_Document text_.
══════════════════════════════

Lucinda Carney, CEO and Founder of Actus Software, discusses the importance of reassessing employee engagement strategies for a virtual workforce
Do you feel motivated and engaged to be part of your organisation in the past year? Or perhaps, has an abrupt shift to remote working left you feeling more disconnected than ever before? It may not have been the sort of wake-up call we all expected, but businesses everywhere should be using this transition period into a virtual and hybrid workforce as an opportunity to reassess their employee engagement strategies. In a remote environment, we must ask ourselves, how does this sudden change impact the visibility, development and internal mobility of key staff? And, as we reimagine the workforce of tomorrow, should we be considering opportunities for internal mobility as one of the most important tools for keeping our employees motivated?
Are your employees engaged with their role?
According to our recent research, an average of 1 in 4 new hires leave an organisation within the first 6 months. The reasons for this boil down to several areas; the role was not what they expected; they didn’t agree with the company culture; they didn’t work well with their colleagues or they saw no path for progression. The reality is that external recruitment has become far too regular and ingrained into the organisational culture that there is a real lack of established systems for internal development. As a result, leaders end up retaining expensive, yet unmotivated new hires. At the same time, existing employees can become easily unfocused if their skills are not being acknowledged, thus creating retention issues propelled further by companies hiring from competitors and vice versa.
If a silver lining can be found, the shift to a virtual workplace reignited the need to look deeper at the existing talent within our companies. With ‘hidden’ skills directly under our noise, we must now learn how to encourage and retain this talent.
Putting talent management first
It seems that too many businesses look elsewhere to fill new vacancies, so much so that fewer than 1 in 20 organisations initially look internally when filling a new position. From the off, this ignores that one of the best paths to motivating employees is to allow them to test themselves in new roles within the organisation they’re already working for. Think about the time and money spent putting into hiring and developing employees, this will only be wasted if they decide to leave an organisation to receive their desired training elsewhere.
So, to increase engagement from employees, we must highlight the role of talent management, especially surrounding internal mobility, performance management and employee development. If employees see they have an opportunity to grow and learn new skills within their organisation, naturally, they’re more likely to stay in order to do so.

══════════════════════════════

_Data extract_.
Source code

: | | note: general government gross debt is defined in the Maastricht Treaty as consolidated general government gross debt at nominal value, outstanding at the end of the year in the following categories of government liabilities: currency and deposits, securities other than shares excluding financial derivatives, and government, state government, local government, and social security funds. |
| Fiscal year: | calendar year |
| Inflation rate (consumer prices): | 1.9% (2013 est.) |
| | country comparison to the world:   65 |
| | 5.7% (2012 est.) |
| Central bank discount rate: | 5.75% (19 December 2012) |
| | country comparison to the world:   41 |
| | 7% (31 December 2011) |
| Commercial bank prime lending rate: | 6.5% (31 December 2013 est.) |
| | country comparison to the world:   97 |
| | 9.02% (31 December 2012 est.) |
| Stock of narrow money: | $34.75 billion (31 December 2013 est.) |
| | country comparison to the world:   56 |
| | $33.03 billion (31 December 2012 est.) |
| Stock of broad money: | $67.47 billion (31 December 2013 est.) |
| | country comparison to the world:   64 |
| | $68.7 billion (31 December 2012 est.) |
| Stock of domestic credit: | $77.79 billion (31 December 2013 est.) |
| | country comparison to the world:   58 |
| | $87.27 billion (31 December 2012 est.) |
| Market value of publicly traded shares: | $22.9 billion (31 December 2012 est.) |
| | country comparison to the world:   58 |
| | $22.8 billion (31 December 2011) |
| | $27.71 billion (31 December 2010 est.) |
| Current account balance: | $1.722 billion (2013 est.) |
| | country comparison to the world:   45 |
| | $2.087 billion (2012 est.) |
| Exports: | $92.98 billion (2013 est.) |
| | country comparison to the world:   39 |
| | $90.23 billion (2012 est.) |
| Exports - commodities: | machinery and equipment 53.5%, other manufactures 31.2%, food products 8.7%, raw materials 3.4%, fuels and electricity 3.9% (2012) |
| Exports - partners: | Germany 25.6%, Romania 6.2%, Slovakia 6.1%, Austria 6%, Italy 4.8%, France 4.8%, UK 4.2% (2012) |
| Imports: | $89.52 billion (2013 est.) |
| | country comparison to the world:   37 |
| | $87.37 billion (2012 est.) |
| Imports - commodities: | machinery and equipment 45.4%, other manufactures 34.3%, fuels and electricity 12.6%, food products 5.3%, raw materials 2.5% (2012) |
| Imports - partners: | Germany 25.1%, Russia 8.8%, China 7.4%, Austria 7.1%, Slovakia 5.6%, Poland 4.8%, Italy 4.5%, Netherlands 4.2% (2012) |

══════════════════════════════

_List of tasks_.
- A) Condense the paragraph of the employee engagement article that begins "According to our recent research" into a short bulleted list that keeps its main facts.
- B) Pick up the article on employee engagement in a remote workforce after its final sentence and continue it.

_Numbered responses_.
- A)
- On average, 1 in 4 new hires leave an organisation within their first 6 months.
- Reasons: the role was not what they expected, they disagreed with the company culture, they did not work well with colleagues, or they saw no path for progression.
- External recruitment is so ingrained in organisational culture that established systems for internal development are lacking.
- As a result, leaders retain expensive but unmotivated new hires.
- Existing employees lose focus when their skills go unacknowledged. Companies hiring from competitors, and competitors hiring from them, make these retention problems worse.

- B)
Adopting a transparent approach
These are trying times, and the face-to-face interaction of the office has suddenly been replaced by back-to-back video calls and the dreaded Zoom fatigue. As such, direct visibility which often ignites enthusiasm is more difficult to achieve than ever. As a result, it’s easy to make employees feel pigeonholed within certain teams, divisions, roles or functions, without having the opportunity to show what they might be able to contribute elsewhere.
To rectify this and ensure our people remain engaged despite the challenges of a remote workforce, we need to increase transparency wherever possible. Tracking the necessary skills, capabilities and correct performance data should be at the top of HR teams agendas. So that when new vacancies arise, everyone involved in the recruitment process can pinpoint existing employees for the role, ensuring internal talent is recognised at all times, and in a meaningful way.
According to our research, two out of three employees say it’s easier to find a new role elsewhere rather than within their current organisation. Considering the challenge of getting new starters up to speed – especially in a hybrid or remote environment – this initiative seems ludicrous. The reality is that performance data is often siloed, or, in many cases, simply not transparently recorded or shared. In a way, employees become invisible due to a flawed or outdated system that fails to recognise those who can tackle a new role or challenge.
In today’s landscape, however, digital transformation and the acceleration of innovative technologies is quickening like never before. With so many new systems out there, ready to be used to their full potential, there really is no reason why teams are not leveraging this to support our employees. With the correct tools, that can successfully record performance conversations and make analytics available to managers and hiring teams, internal transfers can become effortless. In turn, this will increase employee engagement with employees comforted by the fact their performance is being successfully tracked.
An evolving corporate culture
As a leader, it’s natural to want to hold on to our teams that reflect well on our own management capabilities. Yet discouraging high performing employees from exploring different opportunities within a company is an all too common but inherently wrong practice. Restricting the best talent to a team that doesn’t challenge them will only propel disengagement, and perhaps, trigger a reversed effect where employees begin to lack enthusiasm and proactivity.
Instead, why not encourage the growth and development of our employees? If we are to increase engagement and retention rates, the entire corporate culture must shift so that our leaders are rewarded for producing talent that benefits the company as a whole, as opposed to simply within a particular team.
Looking beyond the pandemic
Within an organisation, employee engagement is a crucial energy source and one that we must nurture and tap in to. So as the workplace continues to evolve, whatever form it may take, we must now consider whether our company culture supports the growth of our employees by making performance visible and ensuring those who are capable of progressing further internally are motivated and empowered to make that step.